I am afraid that, as I mentioned earlier, these techniques seem not to work when the application (like of a sinewave generator) needs to generate frequencies in a relatively wide bandwidth; for example, from 20 KHz down to 650 Hz. But perhaps I am wrong.
A lot of the PWM filtering techniques are designed around the goal of creating an DC voltage with a very small to no ripple, and they do not help much if you want to make varying signals such as approximating a sine wave. Although that "cancel-pwm-dac-ripple-with-analog-subtraction-revisited" promises to be quite good with varying signal output too.
One method that always works of course is to use faster PWM, but you would need other hardware for that. microcontrollers that run at a few hundred MHz are no exception, and some have extra high resolution timers that can push the PWM frequency another few orders of magnitude higher.
If you want to stick with your AVR hardware, then upping it's frequency to the maximum helps. If you go from 8MHz to 16MHz, you double the PWM frequency, can also double the cutoff frequency of your RC filter, and that halves the ripple.
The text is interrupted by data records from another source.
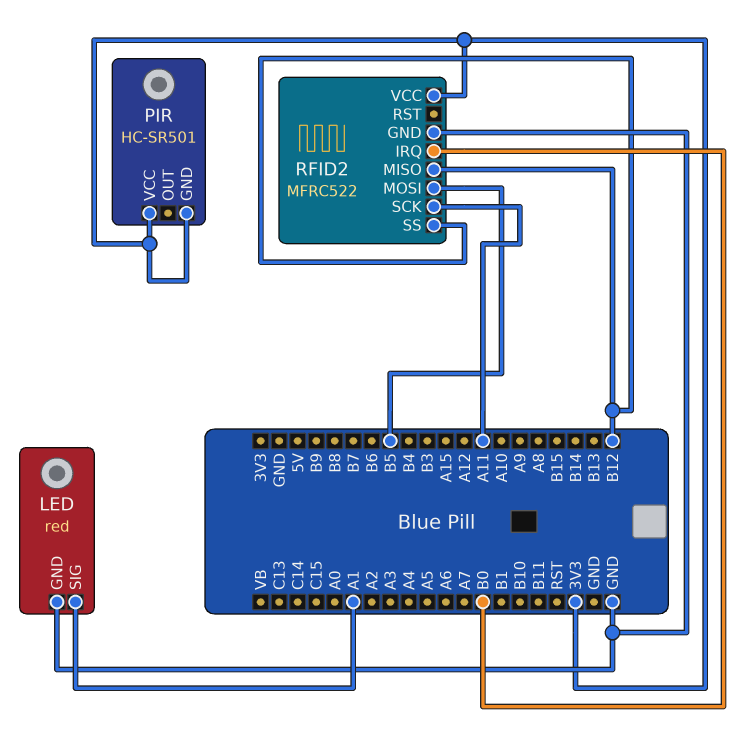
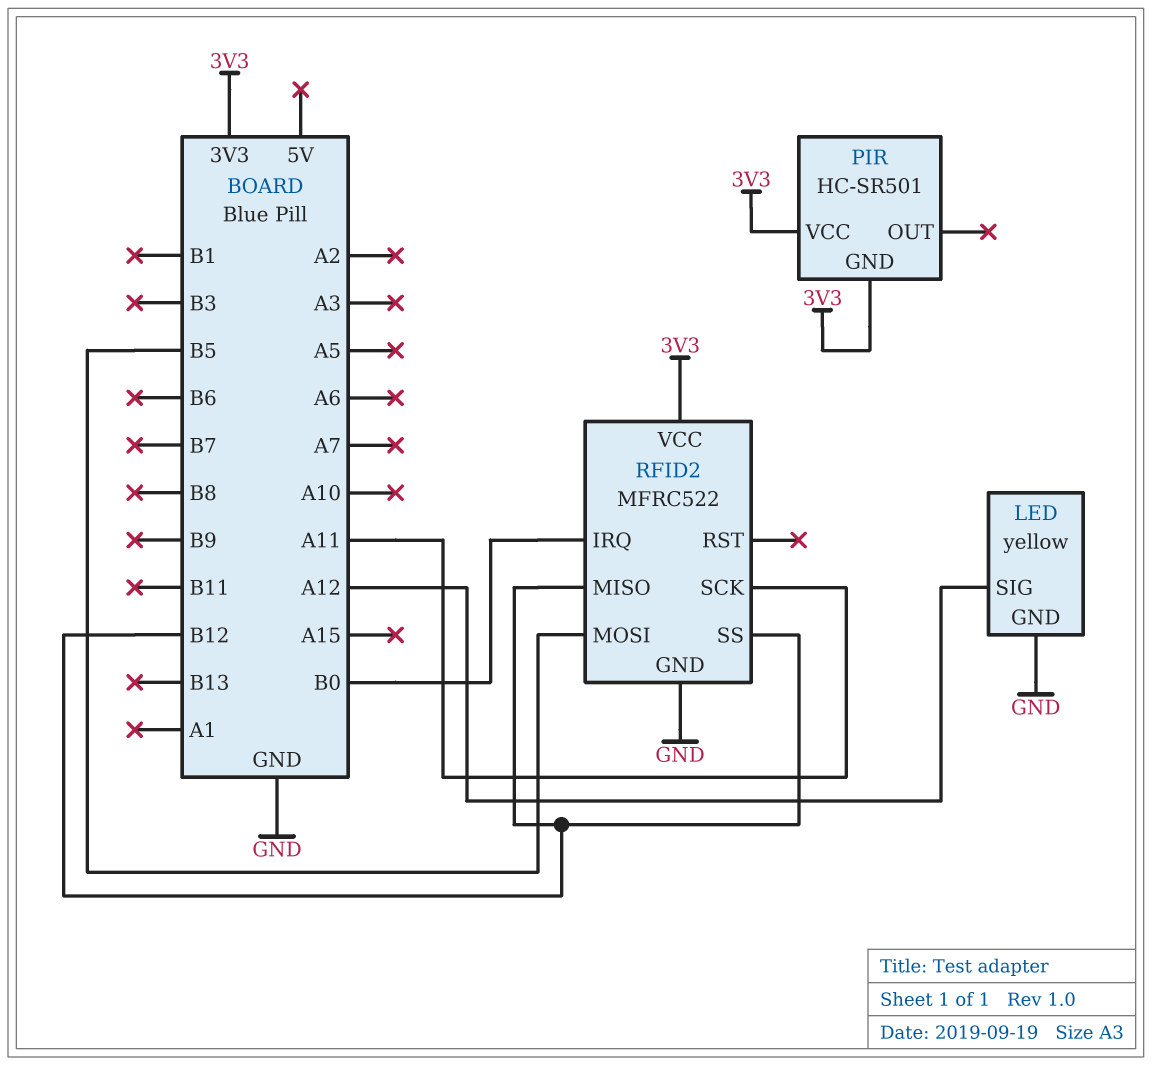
LED: red -> yellow
LED pin SIG: A1 -> A12

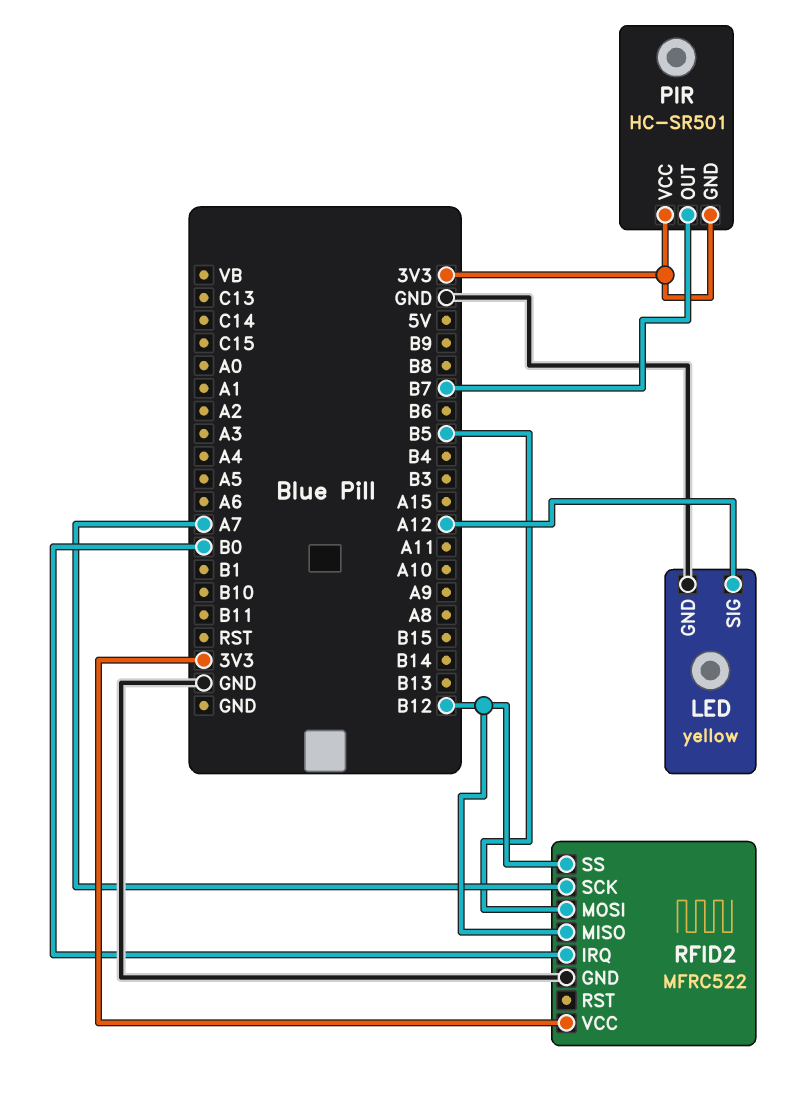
PIR pin OUT: none -> B7
RFID2 pin SCK: A11 -> A7

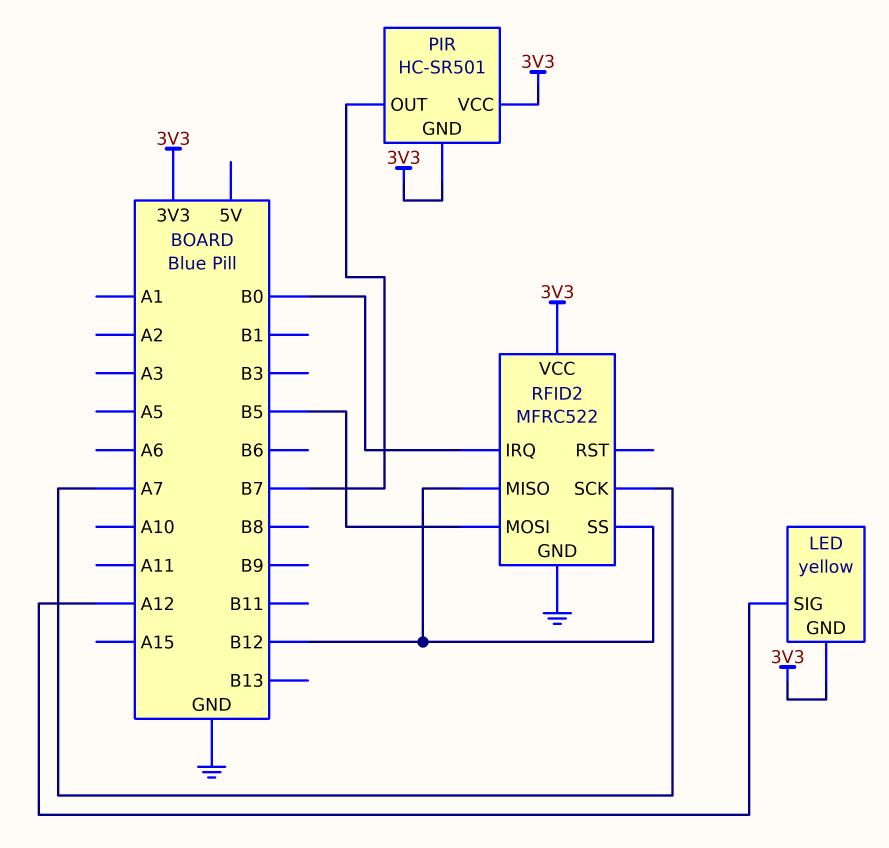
LED pin GND: GND -> 3V3

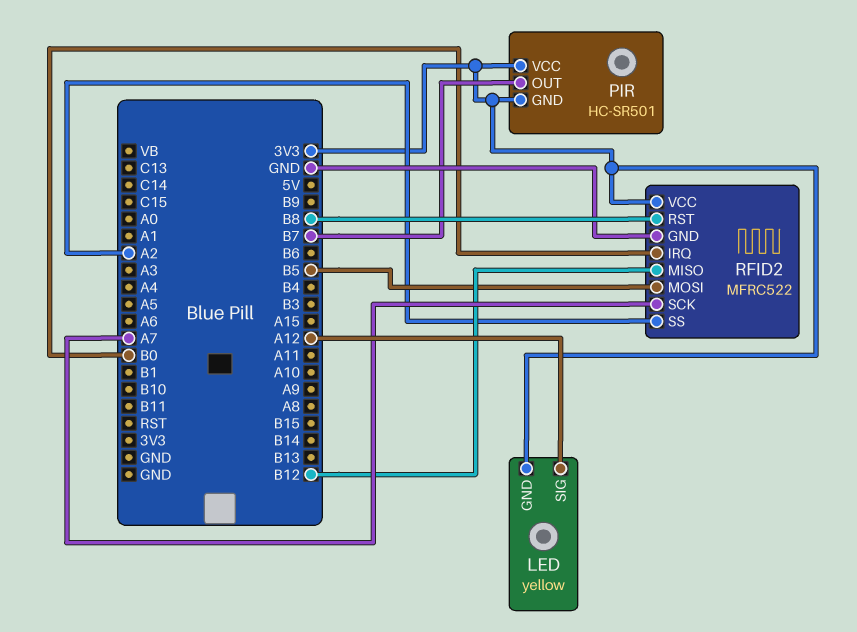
RFID2 pin RST: none -> B8
RFID2 pin SS: B12 -> A2

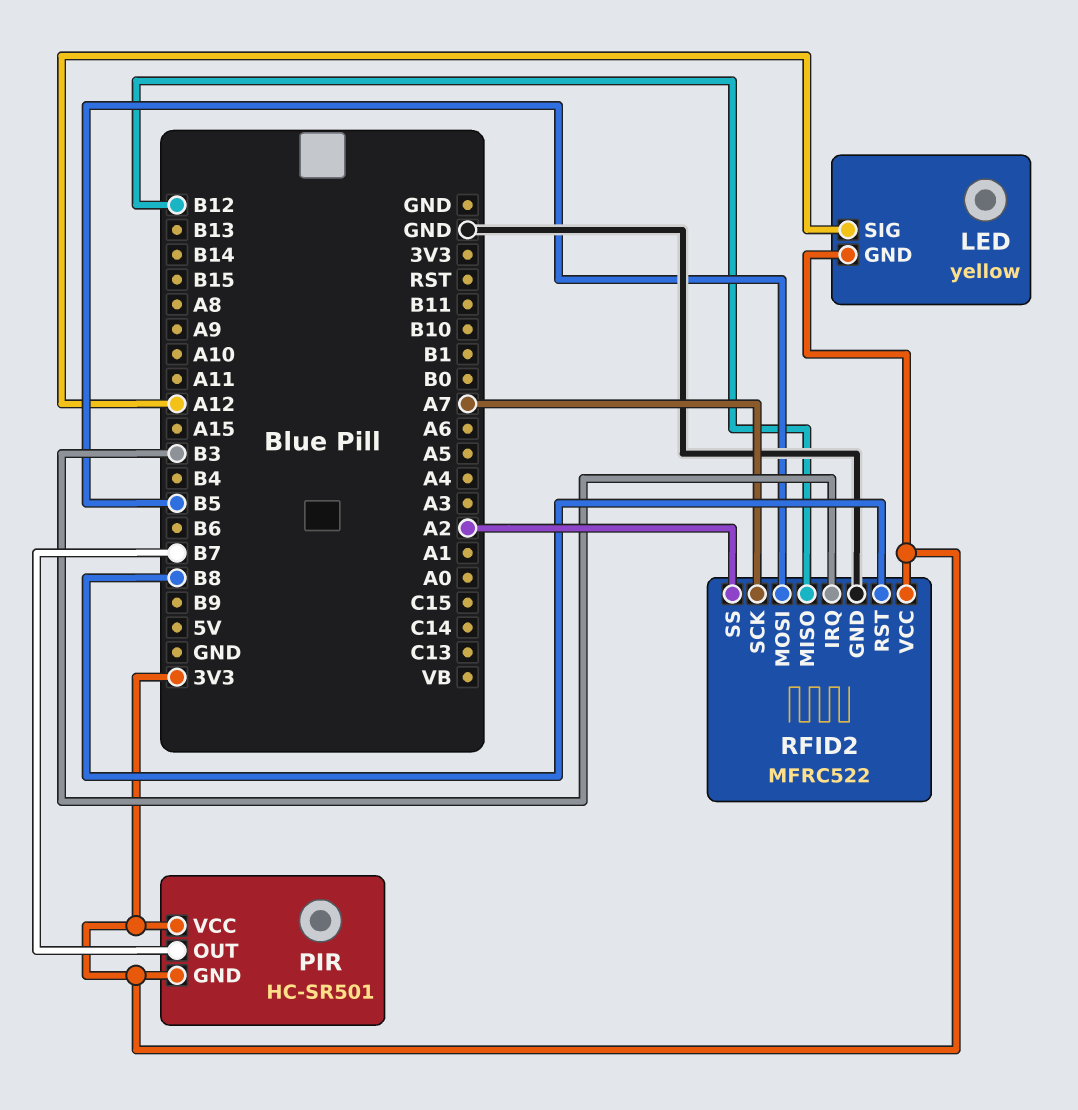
RFID2 pin IRQ: B0 -> B3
If you want to use some pulse shaping, pulse density, or dither technique, then abusing on of the peripherals is the most logical choice, and and SPI port is the most logical for an AVR. That way, you can let the peripheral shift out bits while the microcontroller is either fetching the next byte from a buffer or calculating the next set of 8 bits.
But if you want performance, the AVR's were quite nice microcontrollers 20 years ago, but there is so much much better (faster) stuff around, that trying to squeeze the last few percent of performance out of an AVR is not very practical. You can do it just for fun, or as a brain teaser how far you can push it, but if it's for the performance to cost ratio, or look at the hours it takes to get that extra bit of performance, then it's a waste of time.